→ **WORK INSTRUCTIONS**:
Collect every line in the items below that contains the word "newSketch".

→ **ENTRIES PROVIDED**:
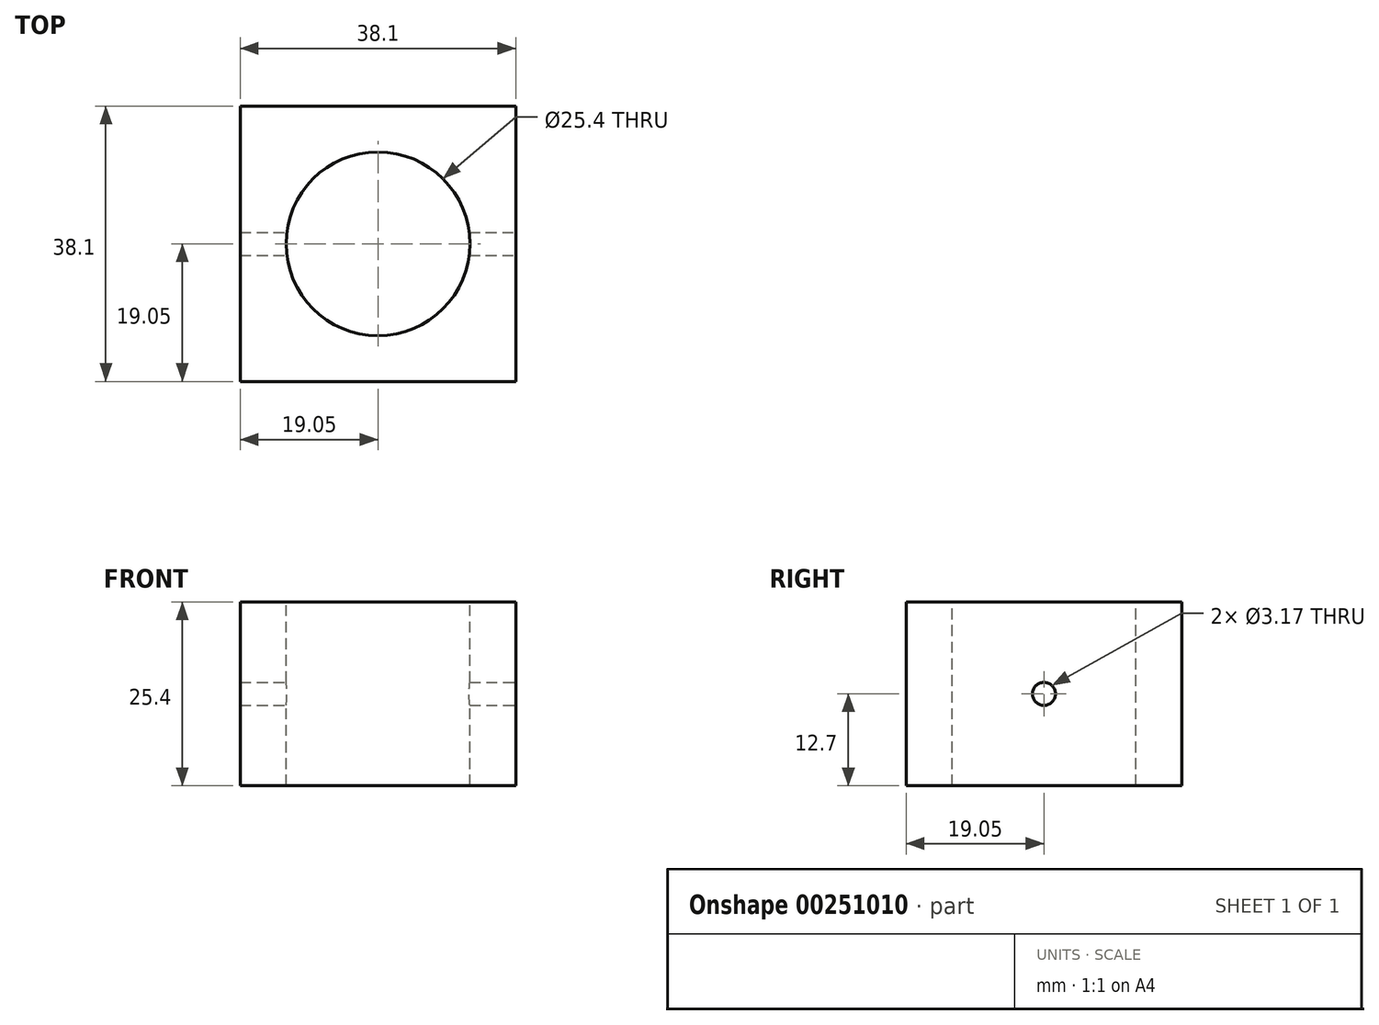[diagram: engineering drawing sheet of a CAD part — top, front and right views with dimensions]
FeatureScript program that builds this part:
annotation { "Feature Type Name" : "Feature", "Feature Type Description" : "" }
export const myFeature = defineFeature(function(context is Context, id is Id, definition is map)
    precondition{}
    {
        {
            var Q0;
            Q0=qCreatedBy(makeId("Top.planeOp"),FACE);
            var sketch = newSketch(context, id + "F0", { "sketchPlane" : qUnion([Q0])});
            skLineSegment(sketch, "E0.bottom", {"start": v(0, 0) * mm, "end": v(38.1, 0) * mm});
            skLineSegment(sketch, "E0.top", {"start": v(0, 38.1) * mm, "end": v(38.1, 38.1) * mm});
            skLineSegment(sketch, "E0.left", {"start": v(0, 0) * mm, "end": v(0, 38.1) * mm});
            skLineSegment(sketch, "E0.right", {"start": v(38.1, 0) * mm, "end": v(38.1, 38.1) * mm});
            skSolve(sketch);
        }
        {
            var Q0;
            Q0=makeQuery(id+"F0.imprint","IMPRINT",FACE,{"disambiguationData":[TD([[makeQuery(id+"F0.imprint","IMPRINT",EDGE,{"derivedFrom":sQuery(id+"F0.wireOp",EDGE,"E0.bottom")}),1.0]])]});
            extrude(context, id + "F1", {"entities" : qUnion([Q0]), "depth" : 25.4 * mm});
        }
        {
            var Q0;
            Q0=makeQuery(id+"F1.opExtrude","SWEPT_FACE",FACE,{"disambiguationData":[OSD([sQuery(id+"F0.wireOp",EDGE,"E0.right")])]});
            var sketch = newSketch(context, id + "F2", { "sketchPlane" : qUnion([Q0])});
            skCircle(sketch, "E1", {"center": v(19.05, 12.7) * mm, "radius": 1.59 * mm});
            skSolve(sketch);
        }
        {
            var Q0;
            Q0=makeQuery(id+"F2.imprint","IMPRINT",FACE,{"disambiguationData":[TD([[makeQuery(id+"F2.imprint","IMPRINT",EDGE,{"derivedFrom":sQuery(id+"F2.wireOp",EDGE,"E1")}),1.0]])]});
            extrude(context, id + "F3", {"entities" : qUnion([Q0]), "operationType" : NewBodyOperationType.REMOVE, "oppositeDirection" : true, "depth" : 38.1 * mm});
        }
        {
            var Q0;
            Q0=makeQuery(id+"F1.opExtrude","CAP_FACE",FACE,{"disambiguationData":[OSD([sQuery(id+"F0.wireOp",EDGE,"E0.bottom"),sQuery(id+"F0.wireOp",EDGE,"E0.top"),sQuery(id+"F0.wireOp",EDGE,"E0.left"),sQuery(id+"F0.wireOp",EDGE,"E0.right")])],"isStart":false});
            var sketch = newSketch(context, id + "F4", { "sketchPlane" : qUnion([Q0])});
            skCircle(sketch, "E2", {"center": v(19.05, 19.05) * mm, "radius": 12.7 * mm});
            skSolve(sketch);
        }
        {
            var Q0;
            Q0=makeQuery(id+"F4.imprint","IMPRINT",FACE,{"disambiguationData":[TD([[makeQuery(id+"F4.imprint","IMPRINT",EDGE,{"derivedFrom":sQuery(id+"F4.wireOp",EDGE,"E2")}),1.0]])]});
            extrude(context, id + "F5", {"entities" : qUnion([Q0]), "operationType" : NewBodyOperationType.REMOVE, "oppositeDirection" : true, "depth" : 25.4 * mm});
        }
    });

→ **TASK RESULT**:
            var sketch = newSketch(context, id + "F0", { "sketchPlane" : qUnion([Q0])});
            var sketch = newSketch(context, id + "F2", { "sketchPlane" : qUnion([Q0])});
            var sketch = newSketch(context, id + "F4", { "sketchPlane" : qUnion([Q0])});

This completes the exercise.